Entity Comparison
When you want to start your own business, the very first thing you should consider is what kind of Business entity you are going to choose for your business. There are four different types of entity you could choose from; Sole proprietorship, C Corporation, S Corporation and Limited Liability Company. Prior to your selection, you must first consider the size and scope of the business, liability issues, income allocation, tax advantages & disadvantages, disclosures, and compliance requirements.
- Sole Proprietorship: As a self-employed, your income is reported on I.R.S. Form 1040, Schedule C. Self-employment tax is imposed on all earnings from a sole proprietorship in addition to standard income taxes. The owner of a sole proprietorship is personally liable for any debts incurred by the proprietorship.
- C Corporation: A common reason sole proprietorships change their entity to C Corporations is they want to separate themselves from debts incurred by businesses. Another reason is that they could benefit themselves with fringe benefits as owner-employee. A major disadvantage for converting it to C Corporation is double taxation; a corporation pays its income tax and when you receive dividend from corporation (after corporate pays its tax), you must pay income tax.

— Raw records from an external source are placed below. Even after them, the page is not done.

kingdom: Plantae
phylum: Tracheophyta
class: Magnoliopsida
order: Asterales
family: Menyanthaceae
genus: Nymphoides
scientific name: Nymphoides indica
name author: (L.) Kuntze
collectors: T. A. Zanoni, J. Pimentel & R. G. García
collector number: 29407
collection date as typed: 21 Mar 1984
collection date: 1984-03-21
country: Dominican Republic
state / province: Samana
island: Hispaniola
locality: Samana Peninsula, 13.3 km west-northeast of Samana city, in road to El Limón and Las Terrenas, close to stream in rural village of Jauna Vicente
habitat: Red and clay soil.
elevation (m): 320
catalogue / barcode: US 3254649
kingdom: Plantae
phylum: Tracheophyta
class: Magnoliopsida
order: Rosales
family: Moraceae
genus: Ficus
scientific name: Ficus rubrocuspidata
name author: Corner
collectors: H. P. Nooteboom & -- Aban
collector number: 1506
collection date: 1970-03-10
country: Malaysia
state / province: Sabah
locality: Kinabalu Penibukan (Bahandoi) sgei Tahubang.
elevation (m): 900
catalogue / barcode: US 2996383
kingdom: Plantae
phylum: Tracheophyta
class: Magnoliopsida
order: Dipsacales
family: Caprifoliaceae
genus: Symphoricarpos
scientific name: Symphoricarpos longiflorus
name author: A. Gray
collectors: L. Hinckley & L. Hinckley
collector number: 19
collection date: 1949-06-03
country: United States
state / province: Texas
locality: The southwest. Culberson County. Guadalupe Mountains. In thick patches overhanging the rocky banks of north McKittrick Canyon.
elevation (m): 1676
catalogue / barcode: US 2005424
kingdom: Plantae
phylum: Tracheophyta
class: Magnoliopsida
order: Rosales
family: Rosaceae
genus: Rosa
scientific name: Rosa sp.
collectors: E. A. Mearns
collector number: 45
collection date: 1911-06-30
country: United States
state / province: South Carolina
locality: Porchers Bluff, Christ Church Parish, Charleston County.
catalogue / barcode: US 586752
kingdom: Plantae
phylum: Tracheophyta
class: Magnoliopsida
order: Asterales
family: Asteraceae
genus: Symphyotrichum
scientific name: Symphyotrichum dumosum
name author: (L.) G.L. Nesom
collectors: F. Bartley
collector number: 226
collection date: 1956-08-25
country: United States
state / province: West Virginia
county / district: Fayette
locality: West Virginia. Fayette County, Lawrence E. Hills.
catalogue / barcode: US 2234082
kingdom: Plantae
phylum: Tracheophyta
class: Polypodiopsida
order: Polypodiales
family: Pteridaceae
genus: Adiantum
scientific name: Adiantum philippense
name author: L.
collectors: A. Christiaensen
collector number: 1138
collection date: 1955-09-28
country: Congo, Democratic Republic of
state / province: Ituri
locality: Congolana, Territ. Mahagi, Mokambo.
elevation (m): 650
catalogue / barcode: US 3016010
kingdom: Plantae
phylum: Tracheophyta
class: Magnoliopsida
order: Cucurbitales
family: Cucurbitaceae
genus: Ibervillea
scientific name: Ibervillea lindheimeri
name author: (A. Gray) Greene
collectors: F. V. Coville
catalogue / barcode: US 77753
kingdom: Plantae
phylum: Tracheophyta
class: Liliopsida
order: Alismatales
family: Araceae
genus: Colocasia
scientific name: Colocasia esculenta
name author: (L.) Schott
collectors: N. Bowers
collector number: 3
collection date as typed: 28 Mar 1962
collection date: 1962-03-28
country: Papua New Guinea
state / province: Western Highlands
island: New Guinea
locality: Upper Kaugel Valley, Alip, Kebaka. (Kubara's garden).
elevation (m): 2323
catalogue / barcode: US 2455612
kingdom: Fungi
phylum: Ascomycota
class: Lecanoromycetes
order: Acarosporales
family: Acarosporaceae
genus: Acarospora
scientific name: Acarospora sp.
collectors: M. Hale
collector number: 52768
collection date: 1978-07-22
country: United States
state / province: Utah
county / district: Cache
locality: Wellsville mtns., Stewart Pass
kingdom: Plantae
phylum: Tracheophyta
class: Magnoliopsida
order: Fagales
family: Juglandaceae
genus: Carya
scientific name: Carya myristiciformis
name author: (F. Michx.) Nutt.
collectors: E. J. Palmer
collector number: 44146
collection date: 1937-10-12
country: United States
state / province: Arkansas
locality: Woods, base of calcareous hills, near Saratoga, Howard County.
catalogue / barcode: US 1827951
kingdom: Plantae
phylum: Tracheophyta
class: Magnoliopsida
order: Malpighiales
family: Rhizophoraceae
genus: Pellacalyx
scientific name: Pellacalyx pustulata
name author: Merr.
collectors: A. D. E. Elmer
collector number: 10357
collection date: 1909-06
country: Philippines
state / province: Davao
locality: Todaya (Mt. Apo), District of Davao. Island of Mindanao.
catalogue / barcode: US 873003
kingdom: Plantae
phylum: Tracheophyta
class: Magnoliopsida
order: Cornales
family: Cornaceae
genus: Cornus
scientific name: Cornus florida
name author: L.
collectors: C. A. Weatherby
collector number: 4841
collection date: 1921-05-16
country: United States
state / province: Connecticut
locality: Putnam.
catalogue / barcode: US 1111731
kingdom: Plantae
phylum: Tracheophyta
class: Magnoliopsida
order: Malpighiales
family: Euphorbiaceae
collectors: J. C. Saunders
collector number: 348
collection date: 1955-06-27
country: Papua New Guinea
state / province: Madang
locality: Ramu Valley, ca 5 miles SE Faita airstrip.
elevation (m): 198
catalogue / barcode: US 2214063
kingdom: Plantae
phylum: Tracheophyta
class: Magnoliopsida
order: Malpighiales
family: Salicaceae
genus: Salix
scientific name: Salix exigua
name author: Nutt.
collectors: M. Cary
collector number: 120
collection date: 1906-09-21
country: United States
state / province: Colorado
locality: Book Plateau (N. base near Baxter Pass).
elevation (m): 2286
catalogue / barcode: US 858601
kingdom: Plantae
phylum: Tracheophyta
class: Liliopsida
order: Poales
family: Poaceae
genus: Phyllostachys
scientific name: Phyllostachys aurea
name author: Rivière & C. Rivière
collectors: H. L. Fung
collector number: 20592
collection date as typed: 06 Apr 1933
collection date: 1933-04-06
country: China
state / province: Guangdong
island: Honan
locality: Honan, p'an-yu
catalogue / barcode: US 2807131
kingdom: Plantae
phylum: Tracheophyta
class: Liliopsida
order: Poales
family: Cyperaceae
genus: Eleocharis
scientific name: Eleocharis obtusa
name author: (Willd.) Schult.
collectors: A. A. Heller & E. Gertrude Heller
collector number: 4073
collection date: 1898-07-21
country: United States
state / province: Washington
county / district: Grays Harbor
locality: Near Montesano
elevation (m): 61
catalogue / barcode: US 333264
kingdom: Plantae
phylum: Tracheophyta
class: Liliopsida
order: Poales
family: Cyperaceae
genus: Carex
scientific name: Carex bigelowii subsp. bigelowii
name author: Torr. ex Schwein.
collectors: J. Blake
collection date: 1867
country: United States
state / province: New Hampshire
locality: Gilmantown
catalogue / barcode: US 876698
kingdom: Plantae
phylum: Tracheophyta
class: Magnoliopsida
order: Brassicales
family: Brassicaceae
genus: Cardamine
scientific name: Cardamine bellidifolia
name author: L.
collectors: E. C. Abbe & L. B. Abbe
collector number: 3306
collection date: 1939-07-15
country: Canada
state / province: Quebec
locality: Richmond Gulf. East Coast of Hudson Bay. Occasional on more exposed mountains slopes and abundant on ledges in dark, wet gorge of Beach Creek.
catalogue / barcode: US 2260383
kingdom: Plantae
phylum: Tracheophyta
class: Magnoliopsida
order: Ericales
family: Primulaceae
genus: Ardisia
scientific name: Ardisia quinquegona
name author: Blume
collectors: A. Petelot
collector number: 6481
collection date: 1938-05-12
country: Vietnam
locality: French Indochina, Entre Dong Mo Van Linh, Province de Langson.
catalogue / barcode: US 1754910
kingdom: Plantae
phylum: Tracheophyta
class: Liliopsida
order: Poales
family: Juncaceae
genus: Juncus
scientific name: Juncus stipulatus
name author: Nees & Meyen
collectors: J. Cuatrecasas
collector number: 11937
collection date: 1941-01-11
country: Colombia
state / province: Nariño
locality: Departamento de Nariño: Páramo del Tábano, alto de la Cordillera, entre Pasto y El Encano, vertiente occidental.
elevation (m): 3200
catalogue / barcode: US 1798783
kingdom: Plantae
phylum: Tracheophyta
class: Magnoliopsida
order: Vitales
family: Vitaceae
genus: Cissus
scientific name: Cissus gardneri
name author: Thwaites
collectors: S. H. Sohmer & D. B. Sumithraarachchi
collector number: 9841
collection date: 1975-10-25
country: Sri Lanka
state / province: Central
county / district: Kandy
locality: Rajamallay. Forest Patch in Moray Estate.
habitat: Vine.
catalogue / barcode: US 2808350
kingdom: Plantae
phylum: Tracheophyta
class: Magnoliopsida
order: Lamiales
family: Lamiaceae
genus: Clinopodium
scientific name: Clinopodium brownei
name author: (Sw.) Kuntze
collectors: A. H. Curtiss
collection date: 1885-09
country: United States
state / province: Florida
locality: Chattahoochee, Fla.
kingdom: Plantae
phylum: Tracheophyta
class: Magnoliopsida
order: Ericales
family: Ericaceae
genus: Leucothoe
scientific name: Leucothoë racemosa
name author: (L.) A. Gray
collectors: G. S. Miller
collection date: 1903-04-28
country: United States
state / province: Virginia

- S Corporation: In general, S Corporations do not pay any income taxes. Instead, the corporation’s income or loss is divided among and passed through to its shareholders. The shareholders must then report the income or loss on their own individual income tax returns; this lets shareholders to avoid double-taxation. To form an S corporation, all shareholders must be U.S. resident and number of shareholders cannot exceed 100. The dividend is exempted from self-employment tax, but as a shareholder and also an employee, shareholders should receive a reasonable amount of compensation.
- Limited Liability Company (LLC): Limited liability companies have gained their popularity recently because of following unique advantages.
a) Members (same concept as shareholders) have limited liability
b) Composition of members are not restricted
c) Income can be allocated per agreement between members
d) Income gets “pass-thru”, thus, is not applicable to double taxation.
Professionals cannot form LLC. Unless exempted by I.R.S. code, members are liable for self-employment tax.
Every entity has its own advantages and disadvantages. Therefore, an entity that best suits your situation should be selected after careful consideration.